**DOCUMENT TEXT**
-- begin --
For example, when pattern recognition data from the pattern
detection module 175 can indicate a face has been detected and the
location of the facial region can also be used as pattern
recognition feedback 298. The pattern recognition data can include
facial characteristic data such as position in stream, shape, size
and relative position of face, eyebrows, eyes, nose, mouth,
cheekbones and jaw, skin texture and visual details of the skin
(lines, patterns, and spots apparent in a person's skin), or even
enhanced, normalized and compressed face images. In response, the
encoder section 236 can guide the encoding of the image sequence
based on the location of the facial region. In addition, pattern
recognition feedback 298 that includes facial information can be
used to guide mode selection and bit allocation during encoding.
Further, the pattern recognition data and pattern recognition
feedback 298 can further indicate the location of eyes or mouth in
the facial region for use by the encoder section 236 to allocate
greater resolution to these important facial features. For example,
in very low bit rate cases the encoder section 236 can avoid the
use of inter-mode coding in the region around blinking eyes and/or
a talking mouth, allocating more encoding bits should to these face
areas.
[0046] FIG. 4 presents a pictorial diagram representation of an
image in accordance with a further embodiment of the present
disclosure. In particular, an image 140 is shown as processed by
surveillance processor 125. As previously discussed, the
surveillance processor 125 is configured to process the video
signals 110 and to recognize and track one or more persons in at
least one of the video signals 110. In the example shown, the
facial regions of persons 142 and 144 are being tracked and the
processed video signal optionally includes framing of these facial
regions to aid the surveillance personnel in tracking these
persons.
[0047] FIG. 5 presents a pictorial diagram representation of an
image in accordance with a further embodiment of the present
disclosure. In particular, an image 150 is shown as processed by
surveillance processor 125. As previously discussed, the
surveillance processor 125 is configured to process the video
signals 110 and to recognize and track one or more persons in at
least one of the video signals 110 and an emotional state
corresponding to these person(s) and that generates surveillance
data corresponding to these person(s), based on the emotional state
corresponding to these person(s).
[0048] In the example show, the image 150 includes a facial region
152. The surveillance processor 125 uses a 3D human face model that
looks like a mesh to track the facial features of the person in
order to determine an emotion state based on the motion and
relative position of face, eyebrows, eyes, nose, mouth, cheekbones
and jaw. In this fashion, the surveillance processor 125 can
determine emotion states, such as happiness, boredom, sadness,
annoyance or anger, distress, impatience, nervousness and further a
level of interest in an object or activity.
-- end --
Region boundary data
-- begin --
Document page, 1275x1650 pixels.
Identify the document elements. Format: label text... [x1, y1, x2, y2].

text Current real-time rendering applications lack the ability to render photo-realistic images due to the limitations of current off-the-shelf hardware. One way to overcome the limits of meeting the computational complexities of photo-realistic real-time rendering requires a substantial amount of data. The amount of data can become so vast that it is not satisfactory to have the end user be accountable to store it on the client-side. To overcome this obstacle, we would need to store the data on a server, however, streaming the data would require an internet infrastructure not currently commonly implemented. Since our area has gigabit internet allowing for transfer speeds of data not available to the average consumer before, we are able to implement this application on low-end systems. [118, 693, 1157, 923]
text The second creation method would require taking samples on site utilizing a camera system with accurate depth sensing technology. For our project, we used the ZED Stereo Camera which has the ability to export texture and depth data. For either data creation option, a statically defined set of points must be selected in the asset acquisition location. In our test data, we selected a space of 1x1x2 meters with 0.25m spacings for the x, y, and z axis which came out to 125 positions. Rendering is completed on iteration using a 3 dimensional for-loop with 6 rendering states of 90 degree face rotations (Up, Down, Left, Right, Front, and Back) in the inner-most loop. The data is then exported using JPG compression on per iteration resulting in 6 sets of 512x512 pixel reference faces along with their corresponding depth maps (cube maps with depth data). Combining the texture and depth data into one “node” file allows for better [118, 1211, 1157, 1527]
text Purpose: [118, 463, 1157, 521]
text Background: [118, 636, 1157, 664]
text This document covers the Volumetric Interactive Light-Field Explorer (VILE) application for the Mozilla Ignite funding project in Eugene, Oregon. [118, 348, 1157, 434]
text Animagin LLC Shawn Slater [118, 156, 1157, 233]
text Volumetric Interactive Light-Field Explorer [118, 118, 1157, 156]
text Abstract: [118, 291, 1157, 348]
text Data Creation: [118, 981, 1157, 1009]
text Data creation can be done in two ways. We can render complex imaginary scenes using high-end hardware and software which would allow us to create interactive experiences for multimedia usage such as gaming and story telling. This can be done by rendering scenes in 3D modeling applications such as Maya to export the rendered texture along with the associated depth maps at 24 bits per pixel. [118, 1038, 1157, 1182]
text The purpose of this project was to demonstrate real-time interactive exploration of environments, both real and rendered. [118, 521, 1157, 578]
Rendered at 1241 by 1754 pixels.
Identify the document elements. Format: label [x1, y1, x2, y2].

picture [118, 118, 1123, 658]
-- end --
**THE EXERCISE**
Extend the text on face tracking in surveillance video, starting right after its last sentence.

**OUTPUT FOR THIS EXERCISE**
[0049] FIG. 6 presents a pictorial diagram representation of an
image in accordance with a further embodiment of the present
disclosure. In particular, an image 160 is shown as processed by
surveillance processor 125. As previously discussed, the
surveillance processor 125 is configured to process the video
signals 110 and to recognize and track one or more persons in at
least one of the video signals 110 and an emotional state
corresponding to these person(s) and that generates surveillance
data corresponding to these person(s), based on the emotional state
corresponding to these person(s). In the example shown, the
analysis of the facial features in facial region 162 indicates that
the person is happy. This emotion state can be indicated in
surveillances data 115 generated by the surveillance processor 125
and optionally displayed to surveillance personal via display
device 116.
[0050] FIG. 7 presents a block diagram representation of a
surveillance site in accordance with a further embodiment of the
present disclosure. In particular, a surveillance site is shown,
such as a store having display areas 1-5 that is configured with
multiple video cameras 101 coupled to a video processing system,
such as video processing system 102 with surveillance processor
125. Store service personnel are represented as 206, 210 and 212.
Customers are represented by 202, 204 and 208.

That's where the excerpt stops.